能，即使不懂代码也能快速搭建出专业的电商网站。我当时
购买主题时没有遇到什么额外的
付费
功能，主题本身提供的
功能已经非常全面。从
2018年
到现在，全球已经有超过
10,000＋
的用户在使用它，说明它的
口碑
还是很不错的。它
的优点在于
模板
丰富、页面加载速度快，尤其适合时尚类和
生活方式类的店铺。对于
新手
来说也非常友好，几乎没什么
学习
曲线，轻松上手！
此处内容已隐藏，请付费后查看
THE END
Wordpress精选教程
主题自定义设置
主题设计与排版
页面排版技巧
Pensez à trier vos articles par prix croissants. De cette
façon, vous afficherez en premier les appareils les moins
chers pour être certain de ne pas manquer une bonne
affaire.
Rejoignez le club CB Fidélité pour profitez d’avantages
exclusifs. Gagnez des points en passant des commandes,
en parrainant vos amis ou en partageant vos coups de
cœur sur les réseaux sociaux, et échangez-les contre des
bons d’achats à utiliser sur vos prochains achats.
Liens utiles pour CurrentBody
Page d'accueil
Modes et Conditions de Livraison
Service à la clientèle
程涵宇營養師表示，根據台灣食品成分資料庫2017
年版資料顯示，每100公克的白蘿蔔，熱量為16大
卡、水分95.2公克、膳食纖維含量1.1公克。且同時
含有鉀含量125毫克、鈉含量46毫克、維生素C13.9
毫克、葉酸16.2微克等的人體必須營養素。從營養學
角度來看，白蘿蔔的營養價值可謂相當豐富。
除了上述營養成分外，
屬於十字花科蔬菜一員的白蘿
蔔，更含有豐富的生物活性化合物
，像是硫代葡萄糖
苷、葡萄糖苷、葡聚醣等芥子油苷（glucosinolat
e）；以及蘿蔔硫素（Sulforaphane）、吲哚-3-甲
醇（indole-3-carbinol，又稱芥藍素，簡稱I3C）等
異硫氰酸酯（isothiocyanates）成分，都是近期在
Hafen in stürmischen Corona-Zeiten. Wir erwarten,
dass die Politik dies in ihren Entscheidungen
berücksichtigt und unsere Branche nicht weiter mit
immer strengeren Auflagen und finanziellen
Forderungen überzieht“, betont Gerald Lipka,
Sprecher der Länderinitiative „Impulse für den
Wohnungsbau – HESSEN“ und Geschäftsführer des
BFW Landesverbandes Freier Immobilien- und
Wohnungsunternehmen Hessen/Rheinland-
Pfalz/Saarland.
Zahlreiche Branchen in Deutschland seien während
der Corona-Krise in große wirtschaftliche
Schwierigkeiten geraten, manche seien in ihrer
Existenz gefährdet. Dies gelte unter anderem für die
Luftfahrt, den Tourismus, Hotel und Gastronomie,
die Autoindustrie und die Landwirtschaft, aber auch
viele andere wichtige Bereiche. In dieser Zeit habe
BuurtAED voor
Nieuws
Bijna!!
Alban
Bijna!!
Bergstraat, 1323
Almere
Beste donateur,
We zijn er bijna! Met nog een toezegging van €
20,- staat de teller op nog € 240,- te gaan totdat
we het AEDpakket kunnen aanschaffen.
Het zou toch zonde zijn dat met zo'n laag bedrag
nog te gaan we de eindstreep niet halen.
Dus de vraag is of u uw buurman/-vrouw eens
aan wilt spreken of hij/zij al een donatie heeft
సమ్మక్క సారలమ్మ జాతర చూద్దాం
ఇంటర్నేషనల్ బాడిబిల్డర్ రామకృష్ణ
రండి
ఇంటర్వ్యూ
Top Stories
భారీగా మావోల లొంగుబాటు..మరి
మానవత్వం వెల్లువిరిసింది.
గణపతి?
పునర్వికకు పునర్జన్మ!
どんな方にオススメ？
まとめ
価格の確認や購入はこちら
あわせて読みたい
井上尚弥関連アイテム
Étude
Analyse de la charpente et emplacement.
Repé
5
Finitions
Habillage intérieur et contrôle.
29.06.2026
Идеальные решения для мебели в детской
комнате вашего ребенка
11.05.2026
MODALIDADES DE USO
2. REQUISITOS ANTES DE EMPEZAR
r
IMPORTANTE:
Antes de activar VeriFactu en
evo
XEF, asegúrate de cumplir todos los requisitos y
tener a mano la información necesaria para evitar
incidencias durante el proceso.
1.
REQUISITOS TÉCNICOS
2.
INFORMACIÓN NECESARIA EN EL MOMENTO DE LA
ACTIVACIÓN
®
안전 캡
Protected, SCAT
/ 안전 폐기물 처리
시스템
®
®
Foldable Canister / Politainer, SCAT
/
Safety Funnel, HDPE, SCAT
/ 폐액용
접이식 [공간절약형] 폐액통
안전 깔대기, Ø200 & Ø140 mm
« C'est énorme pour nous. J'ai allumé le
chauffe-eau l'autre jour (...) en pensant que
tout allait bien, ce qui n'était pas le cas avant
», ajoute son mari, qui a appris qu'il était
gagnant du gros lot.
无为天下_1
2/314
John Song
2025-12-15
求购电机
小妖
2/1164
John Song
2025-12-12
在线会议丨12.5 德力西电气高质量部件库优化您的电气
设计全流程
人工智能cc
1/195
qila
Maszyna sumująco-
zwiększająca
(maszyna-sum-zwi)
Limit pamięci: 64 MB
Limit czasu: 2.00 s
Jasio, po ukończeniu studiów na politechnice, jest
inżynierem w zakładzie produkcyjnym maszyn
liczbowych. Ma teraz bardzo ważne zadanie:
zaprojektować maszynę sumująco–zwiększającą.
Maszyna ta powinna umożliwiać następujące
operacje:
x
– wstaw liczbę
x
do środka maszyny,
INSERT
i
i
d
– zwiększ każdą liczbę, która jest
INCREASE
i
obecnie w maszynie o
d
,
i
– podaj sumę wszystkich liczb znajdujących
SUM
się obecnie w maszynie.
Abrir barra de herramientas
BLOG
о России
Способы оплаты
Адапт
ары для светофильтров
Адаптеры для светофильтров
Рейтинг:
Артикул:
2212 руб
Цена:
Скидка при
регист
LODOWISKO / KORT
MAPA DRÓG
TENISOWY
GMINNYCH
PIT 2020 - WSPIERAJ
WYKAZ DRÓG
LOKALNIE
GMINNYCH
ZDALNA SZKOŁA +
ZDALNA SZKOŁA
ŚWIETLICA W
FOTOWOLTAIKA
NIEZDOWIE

> _About this task_
Which lines above run from the one containing "Luftfahrt, den Tourismus, Hotel" down to the one containing "20,- staat de"? Repeat exactly those, both ends included, and nothing else.

> _Exercise response_
Luftfahrt, den Tourismus, Hotel und Gastronomie,
die Autoindustrie und die Landwirtschaft, aber auch
viele andere wichtige Bereiche. In dieser Zeit habe
BuurtAED voor
Nieuws
Bijna!!
Alban
Bijna!!
Bergstraat, 1323
Almere
Beste donateur,
We zijn er bijna! Met nog een toezegging van €
20,- staat de teller op nog € 240,- te gaan totdat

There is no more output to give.